Copyright © 2025 Interspire 2023 LLC (referred to as Interspire from here on in) – All Rights Reserved.
Effective Date: May 30th, 2025
This Software License and End User Agreement (“Agreement”) is entered into by and between INTERSPIRE 2023 LLC (“Interspire”), located at 6586 W. Atlantic Ave #1106, Delray Beach, FL 33446 USA, and the purchaser or user (“Customer”) of the Interspire software product (“Software”).
By purchasing, downloading, installing, or using the Software, the Customer agrees to be bound by the terms of this Agreement.
1. Definitions
- “Software” refers to the licensed Interspire application, including source code, scripts, updates, modifications, and related documentation.
- “Customer” refers to the individual or entity that has purchased or is using the Software.
- “System” means the specific deliverable purchased and deployed by Customer.
2. Grant of License
2.1 Interspire grants Customer a non-exclusive, non-transferable, perpetual license to install and use one instance of the Software on a single server, solely for Customer’s internal business use. This license applies only to the version of the Software available at the time of purchase, along with any updates made available and downloaded by the Customer during an active maintenance period. This license does not include rights to future versions released outside the maintenance term.
2.2 All rights not expressly granted are reserved to Interspire.
3. Use Restrictions
3.1 Customer shall not:
- Distribute, sublicense, rent, lease, or otherwise make the Software available to any third party, except where the Software is used to provide a service to clients through Customer-operated campaigns, systems, or interfaces. Clients may access the Software remotely via Customer-hosted systems, but may not install or host the Software on their own infrastructure.
- Host the Software for use by third parties unless separately licensed. This restriction does not prohibit offering services to multiple clients from a single, Customer-hosted instance of the Software. However, hosting separate, dedicated instances for multiple clients—such as in a one-instance-per-customer model—requires explicit licensing for each instance.
- Modify, adapt, or create derivative works of the Software for resale or external distribution.
- Remove or alter any proprietary notices.
- Use the Software to send spam or unsolicited bulk email.
- Extract, replicate, or repurpose source code or logic to develop competing products.

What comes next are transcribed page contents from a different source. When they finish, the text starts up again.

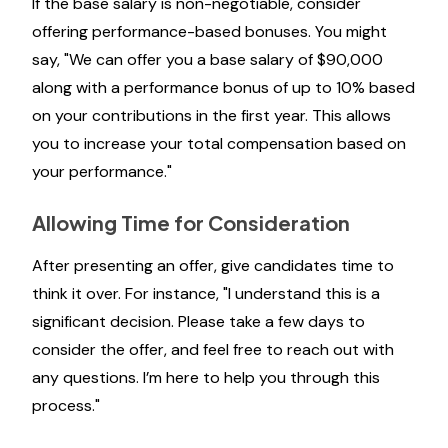
If the base salary is non-negotiable, consider
offering performance-based bonuses. You might
say, "We can offer you a base salary of $90,000
along with a performance bonus of up to 10% based
on your contributions in the first year. This allows
you to increase your total compensation based on
your performance."
Allowing Time for Consideration
After presenting an offer, give candidates time to
think it over. For instance, "I understand this is a
significant decision. Please take a few days to
consider the offer, and feel free to reach out with
any questions. I’m here to help you through this
process."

4. Ownership and Intellectual Property
4.1 Interspire retains all right, title, and interest in and to the Software and its intellectual property.
4.2 The Software is licensed, not sold.
5. Modifications and Copies
5.1 Customer may make archival copies of the Software.
5.2 Customer may modify the source code for internal use only. Modifications void all warranties and support obligations.
6. Audit Rights
6.1 Interspire may audit Customer’s use of the Software upon reasonable notice, not more than once per year.
7. Warranties and Disclaimers
7.1 Interspire warrants the executable code of the Software will perform substantially according to documentation for the duration of the system warranty period.
7.2 The source code is provided “as is” with no warranties.
7.3 Interspire disclaims all implied warranties, including merchantability and fitness for a particular purpose.
8. Indemnification
8.1 Interspire shall indemnify Customer against third-party claims that the Software infringes intellectual property rights.
8.2 Customer shall indemnify Interspire for claims arising from misuse or unauthorized distribution of the Software.
8.3 Each party may participate in the defense and shall not settle claims without written consent.
8.4 Notwithstanding anything to the contrary, the total cumulative liability of either party under this Section 8 shall not exceed the amount of license fees paid by Customer to Interspire.
9. Limitation of Liability
9.1 Interspire’s total liability under this Agreement shall not exceed the amount of license fees actually paid by Customer.
9.2 Interspire shall not be liable for indirect, incidental, special, or consequential damages, including loss of profits or data.
10. Termination
10.1 Interspire may terminate this Agreement upon breach.
10.2 Upon termination, Customer must immediately cease all use and destroy all copies of the Software.
10.3 No refunds or credits shall be due upon termination.
11. Governing Law
11.1 This Agreement is governed by the laws of the State of Florida.
11.2 All disputes shall be resolved in the courts located in Palm Beach County, Florida.
12. Acceptance
By purchasing, downloading, installing, or using the Software, Customer acknowledges having read and understood this Agreement and agrees to be bound by its terms.